• **What you will do**:
A. Check each statement against the tips on preparing for a medical appointment. (i) The text offers bringing all your medications in a bag as another option to listing them. (ii) The text says to bring a friend or family member only if you have serious health problems. (iii) The text says your doctor knows your health better than anyone. For each, answer yes or no and quote the words of the text that settle it.
B. Carry on the tips on preparing for a medical appointment, starting after their last sentence.

• **Document segment**:
..............................

What to do before your appointment
Sometimes medical appointments can feel hurried or rushed, but you can make the most of them by preparing beforehand. Here are a few tips to help you get ready for your next appointment.
Write down a list of your questions and concerns, including:
- Symptoms, family history, or exposure to other people who've been ill
- Questions you have, such as: "Why am I feeling this way?" and "What else can I be doing to feel better?" For more tips on asking questions see below.
- All medications you currently take, including over-the-counter meds, prescriptions, vitamins, and herbal remedies. Or, put all of them in a bag and bring it to your appointment. Any allergies you have. Note any bad reactions you have had to medications.
Think about asking someone to go with you
- Consider asking a trusted friend or family member to come with you, especially if you feel ill or have serious health problems. This person can help listen, take notes, and help you remember what was said.
- You may want to learn more about your symptoms or your diagnosis before your appointment. This can help you understand what your doctor tells you. It can also help you know what questions you want to ask during your appointment.
- Resources: Your library, your health plan, and trustworthy websites. View this brochure for more tips and information on finding trustworthy health information on the web.
Questions to ask during your appointment
As a patient, it's very important for you to be informed and involved in your health care. That means being prepared and asking questions during your medical appointment.
Be sure you:
- Explain why you made your appointment.
- Answer the doctor's questions as completely as you can.
- Understand your doctor's diagnosis and recommendations. If questions come up, write them down.
- Ask your questions.
- Know what the next steps are for your treatment.
Sometimes, people are shy about asking questions. But remember, no one knows your health like you. You deserve to understand what your doctor or health professional is telling you.

..............................

• **Stored data**:
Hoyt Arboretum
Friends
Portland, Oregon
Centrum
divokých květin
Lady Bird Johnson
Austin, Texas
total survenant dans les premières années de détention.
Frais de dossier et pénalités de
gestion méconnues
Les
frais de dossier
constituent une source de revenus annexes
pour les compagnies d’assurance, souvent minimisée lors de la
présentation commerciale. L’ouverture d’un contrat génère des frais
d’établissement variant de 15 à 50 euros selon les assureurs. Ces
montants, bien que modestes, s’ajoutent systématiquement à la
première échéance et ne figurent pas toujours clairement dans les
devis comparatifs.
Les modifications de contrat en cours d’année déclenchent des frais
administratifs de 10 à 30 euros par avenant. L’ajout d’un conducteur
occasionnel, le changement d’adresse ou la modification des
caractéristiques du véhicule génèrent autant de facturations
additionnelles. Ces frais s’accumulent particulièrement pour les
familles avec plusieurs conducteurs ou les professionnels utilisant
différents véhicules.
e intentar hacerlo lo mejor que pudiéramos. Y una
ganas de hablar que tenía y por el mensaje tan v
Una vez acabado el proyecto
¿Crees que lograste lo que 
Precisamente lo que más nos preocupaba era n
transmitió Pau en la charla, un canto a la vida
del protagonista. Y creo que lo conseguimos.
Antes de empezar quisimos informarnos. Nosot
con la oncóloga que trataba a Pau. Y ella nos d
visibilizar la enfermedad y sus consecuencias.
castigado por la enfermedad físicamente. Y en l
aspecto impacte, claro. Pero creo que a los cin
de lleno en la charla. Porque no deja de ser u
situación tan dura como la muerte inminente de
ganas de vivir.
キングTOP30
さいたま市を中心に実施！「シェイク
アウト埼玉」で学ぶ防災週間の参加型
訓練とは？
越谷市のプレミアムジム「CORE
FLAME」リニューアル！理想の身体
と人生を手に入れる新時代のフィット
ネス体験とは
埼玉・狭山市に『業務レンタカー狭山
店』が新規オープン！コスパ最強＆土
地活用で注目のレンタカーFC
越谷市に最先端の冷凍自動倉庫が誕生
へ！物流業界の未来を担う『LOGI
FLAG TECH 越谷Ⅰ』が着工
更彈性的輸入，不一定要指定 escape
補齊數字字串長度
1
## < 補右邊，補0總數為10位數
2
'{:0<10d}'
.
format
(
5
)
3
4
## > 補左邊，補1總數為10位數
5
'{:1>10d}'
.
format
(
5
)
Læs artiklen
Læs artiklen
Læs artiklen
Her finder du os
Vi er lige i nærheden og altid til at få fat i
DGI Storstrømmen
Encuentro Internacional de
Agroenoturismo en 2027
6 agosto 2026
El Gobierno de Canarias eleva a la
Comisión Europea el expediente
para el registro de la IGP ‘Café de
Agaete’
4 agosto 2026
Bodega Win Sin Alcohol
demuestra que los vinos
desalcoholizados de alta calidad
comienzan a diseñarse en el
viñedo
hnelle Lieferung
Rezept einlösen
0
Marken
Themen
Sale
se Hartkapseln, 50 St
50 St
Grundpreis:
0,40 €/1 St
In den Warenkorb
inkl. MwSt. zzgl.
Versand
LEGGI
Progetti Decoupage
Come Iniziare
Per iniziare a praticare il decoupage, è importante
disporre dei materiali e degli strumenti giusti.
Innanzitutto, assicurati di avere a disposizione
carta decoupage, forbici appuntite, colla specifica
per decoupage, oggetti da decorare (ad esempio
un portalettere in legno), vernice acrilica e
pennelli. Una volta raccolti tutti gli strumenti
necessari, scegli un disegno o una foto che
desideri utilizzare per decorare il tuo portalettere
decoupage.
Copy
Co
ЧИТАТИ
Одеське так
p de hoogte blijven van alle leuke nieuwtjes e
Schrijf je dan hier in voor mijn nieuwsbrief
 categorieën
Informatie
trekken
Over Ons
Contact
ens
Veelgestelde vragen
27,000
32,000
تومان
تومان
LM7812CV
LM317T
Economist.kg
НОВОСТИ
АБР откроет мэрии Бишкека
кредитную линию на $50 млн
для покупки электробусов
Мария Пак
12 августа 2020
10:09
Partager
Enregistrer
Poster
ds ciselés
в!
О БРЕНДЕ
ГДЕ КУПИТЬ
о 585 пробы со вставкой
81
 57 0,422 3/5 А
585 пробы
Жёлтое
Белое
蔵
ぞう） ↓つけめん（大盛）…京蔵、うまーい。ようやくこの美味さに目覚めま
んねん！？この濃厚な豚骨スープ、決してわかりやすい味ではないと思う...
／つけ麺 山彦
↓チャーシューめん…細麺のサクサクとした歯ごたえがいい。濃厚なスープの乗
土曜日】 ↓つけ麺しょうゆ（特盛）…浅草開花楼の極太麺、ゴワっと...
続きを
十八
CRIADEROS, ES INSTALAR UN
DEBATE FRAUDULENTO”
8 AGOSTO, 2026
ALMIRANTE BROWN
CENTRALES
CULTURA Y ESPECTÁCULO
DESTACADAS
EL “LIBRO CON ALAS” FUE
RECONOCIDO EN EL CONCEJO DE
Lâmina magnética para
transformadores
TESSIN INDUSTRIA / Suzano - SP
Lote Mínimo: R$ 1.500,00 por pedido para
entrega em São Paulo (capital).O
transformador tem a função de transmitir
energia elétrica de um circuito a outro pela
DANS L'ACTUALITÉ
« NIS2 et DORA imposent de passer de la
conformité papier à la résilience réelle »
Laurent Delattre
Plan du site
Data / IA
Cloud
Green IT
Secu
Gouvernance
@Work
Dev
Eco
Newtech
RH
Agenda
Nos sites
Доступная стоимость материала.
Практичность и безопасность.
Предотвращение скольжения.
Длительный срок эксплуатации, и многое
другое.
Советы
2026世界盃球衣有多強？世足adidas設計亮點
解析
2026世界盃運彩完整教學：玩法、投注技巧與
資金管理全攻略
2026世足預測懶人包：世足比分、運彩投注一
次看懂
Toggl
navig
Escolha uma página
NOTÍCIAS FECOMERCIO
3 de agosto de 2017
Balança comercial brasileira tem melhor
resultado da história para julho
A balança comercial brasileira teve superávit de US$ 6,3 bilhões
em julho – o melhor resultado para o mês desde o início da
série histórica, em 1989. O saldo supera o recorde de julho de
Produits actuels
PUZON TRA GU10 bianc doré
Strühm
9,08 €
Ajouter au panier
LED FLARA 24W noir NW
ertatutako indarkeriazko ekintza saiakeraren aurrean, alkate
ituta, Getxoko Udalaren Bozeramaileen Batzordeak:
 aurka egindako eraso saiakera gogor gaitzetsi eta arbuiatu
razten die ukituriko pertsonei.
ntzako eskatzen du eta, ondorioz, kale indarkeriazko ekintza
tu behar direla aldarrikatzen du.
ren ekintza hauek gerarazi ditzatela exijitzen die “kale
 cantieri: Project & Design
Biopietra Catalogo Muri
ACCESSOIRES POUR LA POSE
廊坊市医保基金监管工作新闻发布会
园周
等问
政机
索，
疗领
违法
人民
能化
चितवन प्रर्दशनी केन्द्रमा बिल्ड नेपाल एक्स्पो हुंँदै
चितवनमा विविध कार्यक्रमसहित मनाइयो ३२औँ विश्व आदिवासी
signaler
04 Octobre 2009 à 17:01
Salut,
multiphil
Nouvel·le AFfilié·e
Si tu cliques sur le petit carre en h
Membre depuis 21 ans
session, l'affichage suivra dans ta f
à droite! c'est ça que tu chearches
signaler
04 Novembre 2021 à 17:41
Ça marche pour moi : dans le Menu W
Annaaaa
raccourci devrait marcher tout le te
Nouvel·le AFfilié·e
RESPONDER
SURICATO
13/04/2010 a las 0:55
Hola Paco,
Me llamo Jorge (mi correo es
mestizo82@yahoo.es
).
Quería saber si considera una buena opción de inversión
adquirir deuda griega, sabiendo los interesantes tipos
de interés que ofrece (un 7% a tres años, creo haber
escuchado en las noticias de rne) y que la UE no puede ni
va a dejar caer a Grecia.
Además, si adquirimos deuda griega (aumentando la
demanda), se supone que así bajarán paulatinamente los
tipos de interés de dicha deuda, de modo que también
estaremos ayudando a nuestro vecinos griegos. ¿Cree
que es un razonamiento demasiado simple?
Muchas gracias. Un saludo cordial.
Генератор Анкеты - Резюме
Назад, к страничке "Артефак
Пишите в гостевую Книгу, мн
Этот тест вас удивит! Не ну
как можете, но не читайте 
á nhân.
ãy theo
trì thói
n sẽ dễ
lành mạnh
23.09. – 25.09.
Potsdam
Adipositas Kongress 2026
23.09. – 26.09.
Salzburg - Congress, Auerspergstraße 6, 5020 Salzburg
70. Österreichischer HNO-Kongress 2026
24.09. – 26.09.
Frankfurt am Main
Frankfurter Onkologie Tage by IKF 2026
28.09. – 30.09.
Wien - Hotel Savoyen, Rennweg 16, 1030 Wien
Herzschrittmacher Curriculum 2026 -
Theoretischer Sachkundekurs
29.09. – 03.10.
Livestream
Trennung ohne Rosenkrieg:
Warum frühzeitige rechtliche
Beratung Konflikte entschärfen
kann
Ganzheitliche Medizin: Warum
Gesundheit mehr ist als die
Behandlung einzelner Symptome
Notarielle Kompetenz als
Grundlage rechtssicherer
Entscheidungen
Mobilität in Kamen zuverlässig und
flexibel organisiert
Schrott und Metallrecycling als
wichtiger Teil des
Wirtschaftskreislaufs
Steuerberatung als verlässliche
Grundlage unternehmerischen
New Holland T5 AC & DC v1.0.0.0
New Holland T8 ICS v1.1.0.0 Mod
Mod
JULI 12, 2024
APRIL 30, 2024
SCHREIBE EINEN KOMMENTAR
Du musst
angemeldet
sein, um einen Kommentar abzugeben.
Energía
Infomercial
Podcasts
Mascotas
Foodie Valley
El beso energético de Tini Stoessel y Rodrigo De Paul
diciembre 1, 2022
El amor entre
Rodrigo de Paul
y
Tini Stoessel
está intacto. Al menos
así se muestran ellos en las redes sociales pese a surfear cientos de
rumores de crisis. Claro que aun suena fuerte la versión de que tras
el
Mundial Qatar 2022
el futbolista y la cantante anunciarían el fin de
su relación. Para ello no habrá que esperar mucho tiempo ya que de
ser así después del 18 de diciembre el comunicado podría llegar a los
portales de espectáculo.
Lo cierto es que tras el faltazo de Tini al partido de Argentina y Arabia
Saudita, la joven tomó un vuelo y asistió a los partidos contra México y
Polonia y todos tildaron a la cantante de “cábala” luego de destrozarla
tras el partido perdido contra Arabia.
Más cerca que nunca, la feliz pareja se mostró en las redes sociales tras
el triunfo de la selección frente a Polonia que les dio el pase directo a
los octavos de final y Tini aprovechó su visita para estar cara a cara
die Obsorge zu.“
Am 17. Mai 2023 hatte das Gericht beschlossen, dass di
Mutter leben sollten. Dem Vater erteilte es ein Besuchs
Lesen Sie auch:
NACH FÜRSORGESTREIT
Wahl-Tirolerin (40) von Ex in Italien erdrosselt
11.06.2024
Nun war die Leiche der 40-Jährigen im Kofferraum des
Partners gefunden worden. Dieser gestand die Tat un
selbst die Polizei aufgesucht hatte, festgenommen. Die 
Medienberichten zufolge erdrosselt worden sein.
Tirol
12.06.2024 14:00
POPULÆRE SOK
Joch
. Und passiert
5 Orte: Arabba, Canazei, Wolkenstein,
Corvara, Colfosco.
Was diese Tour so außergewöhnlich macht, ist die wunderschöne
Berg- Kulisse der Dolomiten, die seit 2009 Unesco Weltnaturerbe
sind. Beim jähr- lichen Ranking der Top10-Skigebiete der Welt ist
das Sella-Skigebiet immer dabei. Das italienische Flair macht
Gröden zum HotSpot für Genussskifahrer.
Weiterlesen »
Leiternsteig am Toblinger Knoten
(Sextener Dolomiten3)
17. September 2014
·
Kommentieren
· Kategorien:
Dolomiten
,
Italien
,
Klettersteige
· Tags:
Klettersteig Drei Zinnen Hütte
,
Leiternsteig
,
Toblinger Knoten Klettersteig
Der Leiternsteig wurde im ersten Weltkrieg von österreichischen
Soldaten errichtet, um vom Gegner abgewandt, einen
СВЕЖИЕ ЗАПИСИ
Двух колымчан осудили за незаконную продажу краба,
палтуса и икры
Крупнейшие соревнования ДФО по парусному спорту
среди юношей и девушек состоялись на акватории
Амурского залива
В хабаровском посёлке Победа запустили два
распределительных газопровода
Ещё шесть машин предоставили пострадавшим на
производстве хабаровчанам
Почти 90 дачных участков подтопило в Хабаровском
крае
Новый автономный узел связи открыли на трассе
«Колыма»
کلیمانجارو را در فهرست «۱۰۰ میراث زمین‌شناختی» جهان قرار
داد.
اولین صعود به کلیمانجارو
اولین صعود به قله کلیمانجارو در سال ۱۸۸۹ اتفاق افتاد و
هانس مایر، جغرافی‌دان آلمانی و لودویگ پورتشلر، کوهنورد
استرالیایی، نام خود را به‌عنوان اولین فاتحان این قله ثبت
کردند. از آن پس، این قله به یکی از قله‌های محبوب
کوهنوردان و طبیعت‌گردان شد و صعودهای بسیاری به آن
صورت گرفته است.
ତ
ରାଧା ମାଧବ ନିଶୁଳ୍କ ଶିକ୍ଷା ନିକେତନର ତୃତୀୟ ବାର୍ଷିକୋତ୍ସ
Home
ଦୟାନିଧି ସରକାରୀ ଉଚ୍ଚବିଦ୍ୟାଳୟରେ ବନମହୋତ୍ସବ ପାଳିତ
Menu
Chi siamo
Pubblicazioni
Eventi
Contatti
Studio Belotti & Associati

..............................

• **Responses to the tasks**:
A.
(i) Yes: "Or, put all of them in a bag and bring it to your appointment."
(ii) No: "Consider asking a trusted friend or family member to come with you, especially if you feel ill or have serious health problems."
(iii) No: "But remember, no one knows your health like you."

B.
Here are some good questions to ask for more information:
- Why is it important for me to have this treatment?
- How will this treatment help? Do I have other choices?
- Excuse me, I didn't understand what you said. Can you say it again in a different way?
- What is this test for? What will we learn from doing this test?
- What side effects do I need to watch for?
- Once my child starts on this medicine, how soon should she be feeling better?
Many medical terms can sound complicated. It's okay to ask your doctor or health professional to explain things differently so that it's easier for you to understand. See example below for help:
What to do after your appointment
Much of your health is determined by what you do outside your doctor's office. Be sure to follow these tips:
- Do your part to follow through: Come in for a test, schedule a follow-up appointment, try a new medication, or follow your treatment plan.
- Watch for possible problems. If you notice new symptoms or problems, let your doctor know right away.
- Call your doctor's office if you have new questions or if you were expecting to get test results and haven't heard from anyone.
- Learn more. Do you have a new diagnosis? A different medication? Learning more helps you do a better job of managing your own health. In addition to talking asking your doctor and other health professionals for information, you can also check out the resource library on this website.